Braindrain in den Geisteswissenschaften: Was will die AfD tun, um teuer ausgebildete Geisteswissenschaftler in der Republik zu halten?
Sehr geehrter Herr Frömming,
48 % aller Promovierten in den Bereichen Kunst und Kunstwissenschaften gehen ins Ausland. Zum Vergleich: In der Medizin und den Gesundheitswissenschaften liegt diese Quote bei gerade einmal 12 %. Geistes- und Kunstwissenschaftler sind wesentlich mobiler als ihre Kollegen in anderen Fachbereichen. Sie kehren dem deutschen Wissenschaftssystem also fast viermal so häufig den Rücken wie z.B. Mediziner. Jedes Jahr verliert die deutsche Geistes- und Kunstwissenschaft schätzungsweise 300 bis 400 Spitzenforscher pro Jahr dauerhaft an das Ausland. Die Investitionskosten in diesem Bereich sind durchaus erheblich (Schaden wohl um die 200-300 Millionen Euro), von der familiären Reproduktion des Bildungsbürgertums ganz zu schweigen. Was will die AfD tun, um teuer ausgebildete Geisteswissenschaftler in der Republik zu halten? Mit freundlichen Grüßen Oswald M.

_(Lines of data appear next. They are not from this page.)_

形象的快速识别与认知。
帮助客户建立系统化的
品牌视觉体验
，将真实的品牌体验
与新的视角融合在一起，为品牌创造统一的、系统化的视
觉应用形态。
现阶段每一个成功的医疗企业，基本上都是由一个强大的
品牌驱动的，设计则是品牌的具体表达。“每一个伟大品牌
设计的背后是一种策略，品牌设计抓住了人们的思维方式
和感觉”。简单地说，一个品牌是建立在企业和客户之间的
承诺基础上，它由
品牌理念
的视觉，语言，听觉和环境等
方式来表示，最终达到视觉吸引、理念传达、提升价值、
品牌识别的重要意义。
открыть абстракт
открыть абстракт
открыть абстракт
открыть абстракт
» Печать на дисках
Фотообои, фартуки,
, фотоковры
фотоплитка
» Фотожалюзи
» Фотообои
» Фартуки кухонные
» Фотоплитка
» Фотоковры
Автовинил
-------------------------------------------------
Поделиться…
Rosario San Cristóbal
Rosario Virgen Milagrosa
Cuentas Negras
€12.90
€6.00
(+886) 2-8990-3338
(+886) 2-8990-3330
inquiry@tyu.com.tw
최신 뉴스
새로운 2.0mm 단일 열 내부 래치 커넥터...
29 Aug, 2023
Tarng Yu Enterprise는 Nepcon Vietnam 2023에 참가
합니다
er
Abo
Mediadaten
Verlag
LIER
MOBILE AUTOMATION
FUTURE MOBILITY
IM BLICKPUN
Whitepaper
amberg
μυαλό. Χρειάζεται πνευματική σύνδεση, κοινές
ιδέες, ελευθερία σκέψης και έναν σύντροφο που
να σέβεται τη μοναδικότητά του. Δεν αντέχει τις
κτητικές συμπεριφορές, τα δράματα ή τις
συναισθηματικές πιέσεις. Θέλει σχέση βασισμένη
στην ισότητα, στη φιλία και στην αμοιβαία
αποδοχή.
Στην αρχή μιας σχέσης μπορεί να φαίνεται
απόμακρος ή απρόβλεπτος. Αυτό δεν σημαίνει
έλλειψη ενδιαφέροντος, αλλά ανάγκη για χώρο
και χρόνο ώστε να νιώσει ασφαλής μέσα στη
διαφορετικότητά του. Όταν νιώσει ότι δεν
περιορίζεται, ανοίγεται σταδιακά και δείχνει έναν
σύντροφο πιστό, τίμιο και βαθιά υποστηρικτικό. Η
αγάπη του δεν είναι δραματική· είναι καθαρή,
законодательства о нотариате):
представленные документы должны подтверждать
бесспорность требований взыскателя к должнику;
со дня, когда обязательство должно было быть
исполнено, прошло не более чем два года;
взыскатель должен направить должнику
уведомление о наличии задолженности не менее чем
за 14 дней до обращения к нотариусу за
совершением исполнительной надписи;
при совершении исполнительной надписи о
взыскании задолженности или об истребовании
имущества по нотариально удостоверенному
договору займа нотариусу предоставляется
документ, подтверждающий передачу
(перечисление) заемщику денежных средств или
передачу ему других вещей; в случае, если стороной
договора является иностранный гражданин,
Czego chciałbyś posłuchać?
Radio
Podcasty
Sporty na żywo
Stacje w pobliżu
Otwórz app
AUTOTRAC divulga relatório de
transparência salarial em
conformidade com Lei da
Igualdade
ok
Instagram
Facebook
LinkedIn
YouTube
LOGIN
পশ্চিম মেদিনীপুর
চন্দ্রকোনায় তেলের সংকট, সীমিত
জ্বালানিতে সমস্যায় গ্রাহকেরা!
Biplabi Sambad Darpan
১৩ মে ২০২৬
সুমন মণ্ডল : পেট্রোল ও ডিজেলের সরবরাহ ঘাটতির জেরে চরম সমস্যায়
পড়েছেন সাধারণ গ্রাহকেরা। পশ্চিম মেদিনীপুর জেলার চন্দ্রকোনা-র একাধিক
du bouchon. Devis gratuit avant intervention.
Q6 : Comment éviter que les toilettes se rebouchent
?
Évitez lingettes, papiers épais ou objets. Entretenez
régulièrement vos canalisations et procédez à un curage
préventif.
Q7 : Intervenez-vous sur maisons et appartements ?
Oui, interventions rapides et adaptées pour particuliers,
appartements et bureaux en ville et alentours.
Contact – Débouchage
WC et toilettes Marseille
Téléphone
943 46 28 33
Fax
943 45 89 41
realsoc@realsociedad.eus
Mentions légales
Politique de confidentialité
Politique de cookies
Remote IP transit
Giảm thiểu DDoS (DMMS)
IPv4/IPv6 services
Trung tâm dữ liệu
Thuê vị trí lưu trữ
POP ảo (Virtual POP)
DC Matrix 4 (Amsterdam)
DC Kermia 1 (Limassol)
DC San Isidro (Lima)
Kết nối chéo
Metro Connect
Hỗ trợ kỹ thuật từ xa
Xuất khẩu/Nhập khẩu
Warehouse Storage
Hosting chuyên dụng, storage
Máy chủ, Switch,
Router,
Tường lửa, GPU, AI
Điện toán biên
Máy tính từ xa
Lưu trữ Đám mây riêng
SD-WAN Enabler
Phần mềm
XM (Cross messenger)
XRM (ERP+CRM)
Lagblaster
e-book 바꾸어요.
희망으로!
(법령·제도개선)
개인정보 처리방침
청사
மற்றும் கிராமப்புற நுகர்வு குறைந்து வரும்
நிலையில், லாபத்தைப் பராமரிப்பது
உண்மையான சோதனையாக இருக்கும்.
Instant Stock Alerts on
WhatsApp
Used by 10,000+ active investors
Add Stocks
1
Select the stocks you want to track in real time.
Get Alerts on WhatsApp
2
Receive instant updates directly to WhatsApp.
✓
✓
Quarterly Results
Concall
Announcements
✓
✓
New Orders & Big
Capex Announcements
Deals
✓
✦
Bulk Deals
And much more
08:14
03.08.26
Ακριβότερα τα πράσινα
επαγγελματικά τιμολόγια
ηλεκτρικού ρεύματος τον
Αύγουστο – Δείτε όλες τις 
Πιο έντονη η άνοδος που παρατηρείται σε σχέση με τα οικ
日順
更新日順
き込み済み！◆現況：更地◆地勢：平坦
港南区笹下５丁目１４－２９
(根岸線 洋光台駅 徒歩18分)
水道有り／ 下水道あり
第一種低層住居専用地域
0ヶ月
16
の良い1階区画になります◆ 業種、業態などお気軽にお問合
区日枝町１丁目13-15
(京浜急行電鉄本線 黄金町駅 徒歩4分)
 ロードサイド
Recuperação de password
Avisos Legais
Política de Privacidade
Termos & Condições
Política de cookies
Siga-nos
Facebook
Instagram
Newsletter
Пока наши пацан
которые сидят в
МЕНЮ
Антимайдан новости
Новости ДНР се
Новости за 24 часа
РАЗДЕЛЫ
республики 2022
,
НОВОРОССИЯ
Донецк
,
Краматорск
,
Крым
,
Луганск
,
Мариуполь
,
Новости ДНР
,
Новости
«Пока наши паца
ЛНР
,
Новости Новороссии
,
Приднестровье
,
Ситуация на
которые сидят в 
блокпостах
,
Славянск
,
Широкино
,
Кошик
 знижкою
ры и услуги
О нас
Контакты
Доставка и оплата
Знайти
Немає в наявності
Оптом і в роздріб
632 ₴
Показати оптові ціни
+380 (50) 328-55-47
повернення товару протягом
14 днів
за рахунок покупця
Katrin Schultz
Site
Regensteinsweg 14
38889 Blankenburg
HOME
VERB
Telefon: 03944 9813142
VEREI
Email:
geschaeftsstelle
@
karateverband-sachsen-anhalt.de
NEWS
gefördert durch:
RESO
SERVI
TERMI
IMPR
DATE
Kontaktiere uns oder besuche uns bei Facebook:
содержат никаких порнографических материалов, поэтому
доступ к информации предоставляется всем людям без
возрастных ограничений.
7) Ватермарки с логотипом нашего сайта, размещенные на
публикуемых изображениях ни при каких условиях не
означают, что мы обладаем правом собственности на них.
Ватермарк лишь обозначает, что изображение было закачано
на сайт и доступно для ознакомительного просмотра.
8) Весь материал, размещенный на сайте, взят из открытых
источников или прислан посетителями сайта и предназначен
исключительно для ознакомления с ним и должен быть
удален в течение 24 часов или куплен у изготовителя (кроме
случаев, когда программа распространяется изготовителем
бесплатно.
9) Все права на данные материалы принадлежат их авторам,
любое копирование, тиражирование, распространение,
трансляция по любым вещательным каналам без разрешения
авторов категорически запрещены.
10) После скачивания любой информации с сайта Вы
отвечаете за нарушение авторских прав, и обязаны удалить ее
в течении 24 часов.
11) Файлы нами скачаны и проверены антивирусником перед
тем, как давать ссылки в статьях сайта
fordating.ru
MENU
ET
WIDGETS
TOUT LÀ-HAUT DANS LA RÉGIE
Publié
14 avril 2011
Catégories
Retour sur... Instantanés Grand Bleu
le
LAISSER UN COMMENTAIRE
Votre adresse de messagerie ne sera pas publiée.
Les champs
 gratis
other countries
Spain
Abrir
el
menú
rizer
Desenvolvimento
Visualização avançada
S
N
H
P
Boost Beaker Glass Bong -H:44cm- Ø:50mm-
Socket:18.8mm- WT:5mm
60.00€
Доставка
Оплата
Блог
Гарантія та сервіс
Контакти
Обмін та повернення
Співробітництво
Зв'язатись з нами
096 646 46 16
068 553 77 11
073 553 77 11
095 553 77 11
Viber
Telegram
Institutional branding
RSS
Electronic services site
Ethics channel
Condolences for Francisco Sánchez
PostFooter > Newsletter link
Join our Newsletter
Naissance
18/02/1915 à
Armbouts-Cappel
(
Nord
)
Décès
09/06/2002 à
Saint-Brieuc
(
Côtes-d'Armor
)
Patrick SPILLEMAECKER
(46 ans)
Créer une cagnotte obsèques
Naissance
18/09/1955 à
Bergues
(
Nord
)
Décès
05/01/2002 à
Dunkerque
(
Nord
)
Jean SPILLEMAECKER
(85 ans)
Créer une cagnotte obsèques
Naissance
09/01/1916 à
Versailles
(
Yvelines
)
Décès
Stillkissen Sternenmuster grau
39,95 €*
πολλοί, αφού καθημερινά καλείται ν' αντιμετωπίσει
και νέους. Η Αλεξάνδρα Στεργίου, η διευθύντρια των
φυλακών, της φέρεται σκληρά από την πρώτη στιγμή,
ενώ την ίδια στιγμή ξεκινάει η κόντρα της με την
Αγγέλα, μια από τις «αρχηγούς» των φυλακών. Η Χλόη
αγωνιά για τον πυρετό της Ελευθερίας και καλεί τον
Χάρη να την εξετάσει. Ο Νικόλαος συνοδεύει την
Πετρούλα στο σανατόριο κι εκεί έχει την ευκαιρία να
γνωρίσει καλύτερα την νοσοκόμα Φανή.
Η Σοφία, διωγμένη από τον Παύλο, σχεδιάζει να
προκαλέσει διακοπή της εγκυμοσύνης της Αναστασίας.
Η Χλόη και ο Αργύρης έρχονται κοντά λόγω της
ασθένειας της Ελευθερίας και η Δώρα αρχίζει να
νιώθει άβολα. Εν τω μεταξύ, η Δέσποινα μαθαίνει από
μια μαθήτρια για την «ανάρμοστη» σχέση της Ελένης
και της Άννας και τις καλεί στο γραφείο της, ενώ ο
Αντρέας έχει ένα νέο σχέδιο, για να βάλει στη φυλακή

Siehe u.a.: https://www.wissenschaft-weltoffen.de/content/uploads/2024/11/WWO_2024_DT_aktualisiert_BF.pdf
Sehr geehrter Herr M.,
vielen Dank für Ihre Frage, die Sie mit einigen Zahlen untermauern, für die Sie aber leider keine Quelle angegeben haben. Nach meinen Recherchen findet man zwar Studien, in denen diese Zahlen vorkommen (https://www.nacaps-datenportal.de/ oder https://www.wissenschaft-weltoffen.de/content/uploads/2023/09/wiwe_2023_web_de.pdf?utm_source=openai), jedoch belegen sie nicht unmittelbar Ihre Schlussfolgerungen. Bei 2500 – 3000 Promotionen im Jahr bei Geistes- und Kunstwissenschaftlern würden die von Ihnen benannten 300-400 abwandernden max. 15 % aber nicht 48 % ausmachen. Auf 48 % kann man nur kommen, wenn man temporäre Abwanderung, zumeist als Bestandteil der Promotion, hinzurechnet. Auslandserfahrungen werden wiederum in den Kunstwissenschaften häufig als Einstellungsvoraussetzungen genannt, was die Absolventen zu Auslandstätigkeiten zwingt, selbst wenn sie in Deutschland arbeiten wollen.
Die zentrale Frage ist zunächst, ob alle promovierten Geistes- und Kunstwissenschaftler vom Arbeitsmarkt aufgenommen werden können. Diese Frage muss aktuell mit „nein“ beantwortet werden. Die Anschlussfrage lautet, ob es viele zusätzliche Aufgaben gibt, die nur durch neu zu schaffende Stellen zu bearbeiten sind. Das wäre im Einzelnen konkret zu prüfen.
Einerseits die Überakademisierung, andererseits die Verbesserung der Rahmenbedingungen für die Spitzenforschung der deutschen Wissenschaft sind kontinuierlicher Gegenstand verschiedener parlamentarischer Initiativen der AfD-Bundestagsfraktion, z.B.:https://dip.bundestag.de/vorgang/.../256988
Ein (Wieder-) Erblühen der Deutschen Geistes- und Kunstwissenschaft wird jedenfalls nicht durch Ausweitung staatlich finanzierter Stellen gelingen, sondern nur durch die Stärkung der wirtschaftlichen Kraft Deutschland, wodurch auch der Arbeitsmarkt bei Geistes- und Kunstwissenschaften aufnahmefähiger werden kann.